Engineers have conducted performance analysis of buildings for decades. MEP engineers responsible for ensuring that mechanical systems met the heating and cooling requirements of a building, would model systems to ensure they met the rigors of operational use. Gradually, as sustainability gained importance, the definition of performance expanded to include sustainability performance of the building, and sustainability impact of design decisions. Naturally, engineers used their skills to help evaluate energy efficiency of buildings & increasingly started working as part of design teams with architects. They also brought their tools with them (e.g. eQUEST, TRACE, etc). However, there were salient differences in the nature of modeling with the expanded definition of performance.
Performance based design is not performance analysis
Modeling of HVAC systems in order to evaluate its performance was primarily done to reduce the risk of the system not meeting desired performance goals. Such analysis often led to changes in various aspects of the HVAC system that was chosen, e.g., duct sizing, system capacity, fan size etc. While these can be construed as design decisions, they are of much narrower scope & scale than design decisions that impact sustainability of the building. Building performance is impacted by decisions ranging from its siting, form & orientation, its envelope as much as it is impacted by mechanical systems. A vast majority of these decisions are made by stakeholders other than traditional MEP engineers. For instance, an architect is responsible for the vision of the building & responsible for much of what’s visible. Many decisions made by architects impact the building’s performance. An architect might choose to glaze the west facade for beautiful views not realizing that the peak gains in the adjoining space will significantly increase the peak cooling load, and forcing the design team to choose an HVAC system that is energy inefficient in order to meet the demand. This seemingly well intended decision will result in a highly inefficient building. A building might have many fathers but it’s primarily attributed to the architect responsible for designing it. This brings me to the 2nd point.
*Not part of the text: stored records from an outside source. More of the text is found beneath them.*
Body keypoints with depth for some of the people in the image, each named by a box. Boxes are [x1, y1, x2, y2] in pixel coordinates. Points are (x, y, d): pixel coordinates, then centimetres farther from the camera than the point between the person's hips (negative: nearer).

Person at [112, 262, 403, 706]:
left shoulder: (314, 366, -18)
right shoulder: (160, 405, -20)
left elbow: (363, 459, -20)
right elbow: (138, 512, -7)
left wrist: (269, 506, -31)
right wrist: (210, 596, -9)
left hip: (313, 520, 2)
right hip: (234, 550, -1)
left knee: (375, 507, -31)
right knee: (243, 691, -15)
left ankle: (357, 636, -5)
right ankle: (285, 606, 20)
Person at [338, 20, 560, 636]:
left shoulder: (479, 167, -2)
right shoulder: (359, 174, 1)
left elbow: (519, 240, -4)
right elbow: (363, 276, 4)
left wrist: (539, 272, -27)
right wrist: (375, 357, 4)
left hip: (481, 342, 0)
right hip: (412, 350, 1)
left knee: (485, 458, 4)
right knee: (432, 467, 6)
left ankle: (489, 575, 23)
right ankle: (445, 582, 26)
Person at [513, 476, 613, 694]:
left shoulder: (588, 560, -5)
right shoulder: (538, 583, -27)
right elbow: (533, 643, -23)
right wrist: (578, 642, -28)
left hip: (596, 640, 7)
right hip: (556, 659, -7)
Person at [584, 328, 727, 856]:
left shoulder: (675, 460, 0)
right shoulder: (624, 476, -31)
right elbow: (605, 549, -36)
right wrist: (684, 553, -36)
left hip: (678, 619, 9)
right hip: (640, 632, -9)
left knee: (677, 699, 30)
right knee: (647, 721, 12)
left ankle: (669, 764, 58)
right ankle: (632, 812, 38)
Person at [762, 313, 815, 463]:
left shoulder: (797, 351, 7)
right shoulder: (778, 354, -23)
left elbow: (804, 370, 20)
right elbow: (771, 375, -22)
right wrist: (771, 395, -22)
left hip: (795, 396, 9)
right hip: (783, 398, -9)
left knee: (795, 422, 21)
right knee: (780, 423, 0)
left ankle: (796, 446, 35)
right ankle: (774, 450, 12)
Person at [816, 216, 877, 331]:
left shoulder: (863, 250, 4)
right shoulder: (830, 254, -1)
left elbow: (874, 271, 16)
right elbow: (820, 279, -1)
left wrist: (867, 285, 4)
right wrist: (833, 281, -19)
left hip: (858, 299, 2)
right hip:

Performance based design is everyone’s job
In the building design process, decisions are made throughout from early sketches to construction. All these decisions have an impact on the building’s performance but none quite as much as an architect’s decisions during the early stages of design. These decisions last the longest in terms of a building’s lifecycle (50 years in America, close to a century in Europe). This is in contrast to mechanical systems that can be upgraded every decade or two, and control systems which are possibly upgraded even more frequently. The decisions about a building that an architect makes are also nearly impossible to change, without reshaping the building itself. Most architects understand the high influence of their decisions to the buildings’ life-long performance. However, the nature of tools needed to be effective at performance based design is uniquely different from tools that were historically used for performance analysis.
Performance based design requires a new generation of software
One of the primary reasons engineers offered advice on performance based design was due to a natural transfer of their skills (in terms of understanding performance) & software tools to the new world of sustainability. However, this runs head long into the reality of design as design requires multiple stakeholders with diverse skill sets. Decision making at the earliest stages of design tends to be far more rapid, and wide ranging than decisions at the later stage which are narrower in nature, as illustrated elegantly by the MacLeamy curve:
Further, performance of the building is an outcome of design decisions, and often a criterion that impacts these design decisions, much like other criteria e.g. floor area requirements. This implies that performance analysis isn’t a “thing” that happens when design is done. Quite contrary, it drives design as an integral part of the design process.
Unfortunately, traditional tools were seated in a world where performance analysis was done almost independent of the architectural design. Migration of these tools to the world of architecture creates fairly predictable tensions. Architects don’t think they have time for performance analysis, and they often believe it’s the engineer’s job. If architects are presented with software that allows them to design without artificial limitations, and helps them understand & communicate the performance impact of their decisions as part of designing, architects will naturally embrace performance based design, and we will witness a sea change in the nature of built environment.
Performance based design requires a new set of skills
Architects may no longer be master builders in the traditional sense, but the sheer breadth of information they process and decisions they make remains daunting. Performance based design requires that architects learn to understand and interpret a new class of information that can impact their decisions. This doesn’t mean architects should become engineers. Just like understanding building codes & zoning laws doesn’t require architects to become lawyers, understanding performance of buildings doesn’t require them to become building physicists. The burden lies on universities to introduce architects to performance based design, and technology providers to make software that makes it very intuitive for architects to understand performance impact of buildings they design.
At Sefaira, we believe that performance based design is new reality which differs radically from performance analysis. It should be in the interest of everyone in our industry and beyond to help facilitate this change, and empower architects to move rapidly to the new world of performance based design and much better and more sustainable buildings.